I heard from Jim, Wednesday. His voice was weak, and carried an undertone of melancholy in each word.

“What’s wrong?” I asked.

“It’s Gabby,” he said.

“Oh, no! Did something happen to her?”

“Well, kind of.”

Jim told me the story. Gabby was missing. She didn’t show up in the evening. Instead, she wandered in at midnight — the time she usually departs. She was disheveled and distressed. She wouldn’t let Jim touch her. She wouldn’t eat. He called his friend, Troy, who has cats. Troy was little help.

Gabby staggered about, wanting to lie down, yet unable to decide where or how. She was belligerent, and caterwauled her anguish nonstop.

“Oh no!” I said.

“Yep,” replied Jim. “The first kitten was born right at midnight. Jet black. One each for the next two hours.”
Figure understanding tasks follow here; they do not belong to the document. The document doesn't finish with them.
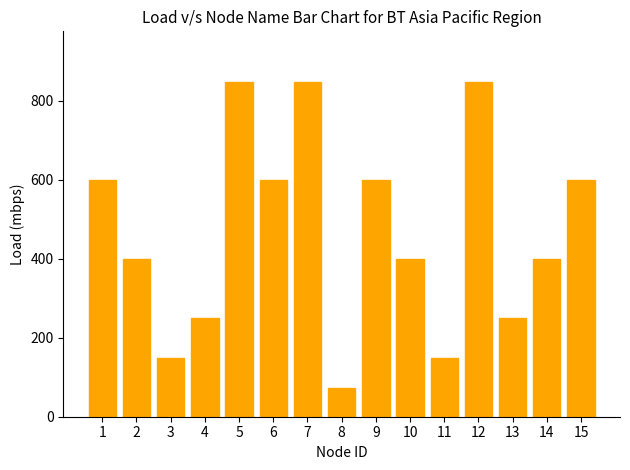

What is the difference between the second highest and minimum values?

775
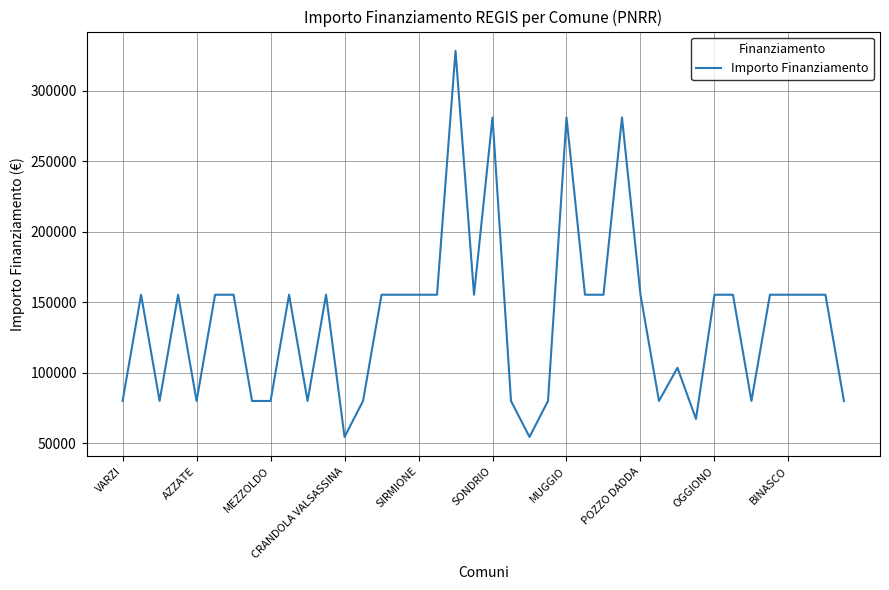

What is the difference between the maximum and minimum values?

273748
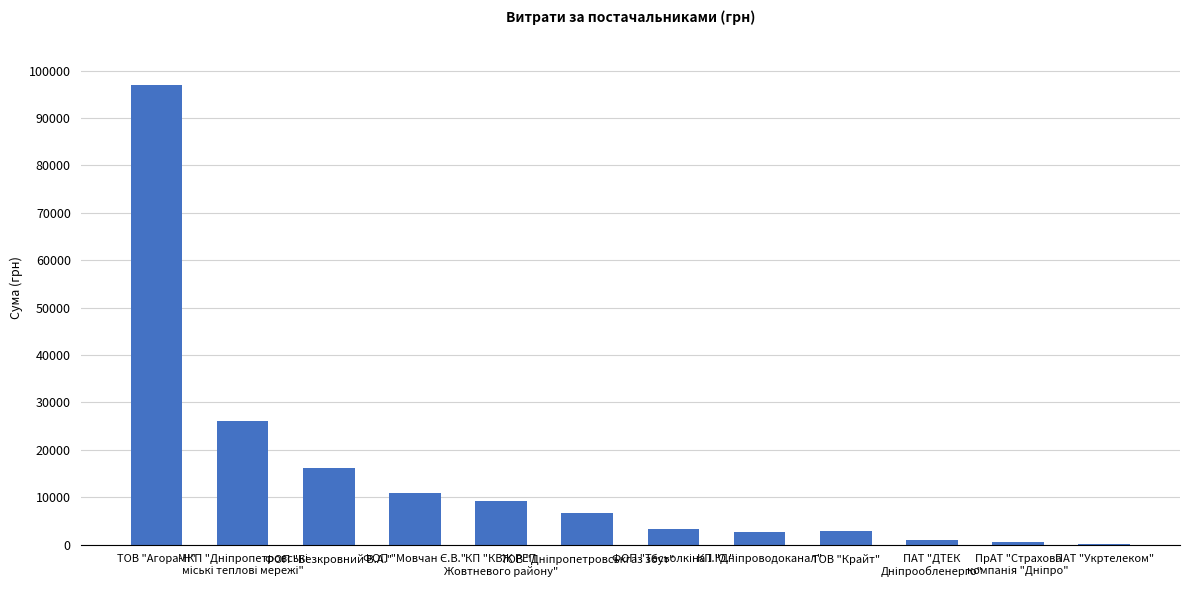

What is the maximum value shown in the chart?

96966.1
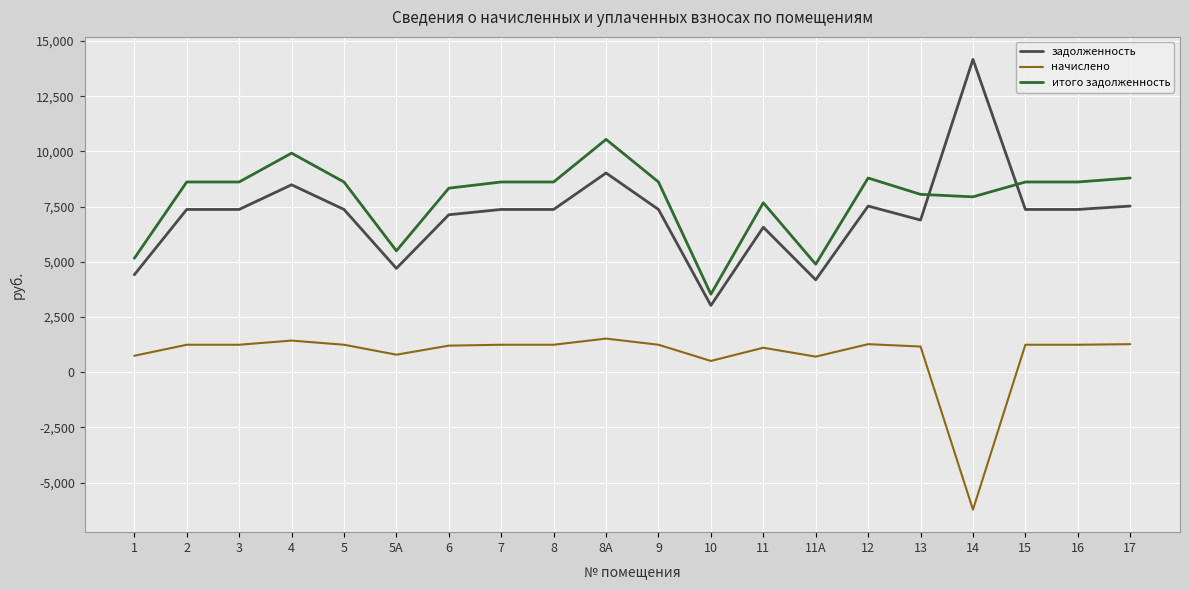

Rank the series by their maximum value, from highest to lowest.

задолженность, итого задолженность, начислено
“What are you going to do, now?” I asked.

“I really don’t know,” said Jim with zero enthusiasm. “I really don’t know.”

Jim’s got a real Lilian Jackson Braun cozy mystery on his hands, I thought. I can’t say he’s finding it very comfortable, though. Nevertheless, he was right about one thing:

It has a whale of a cliffhanger.

– John O. Marlowe is an award-winning columnist for Sagamore News Media.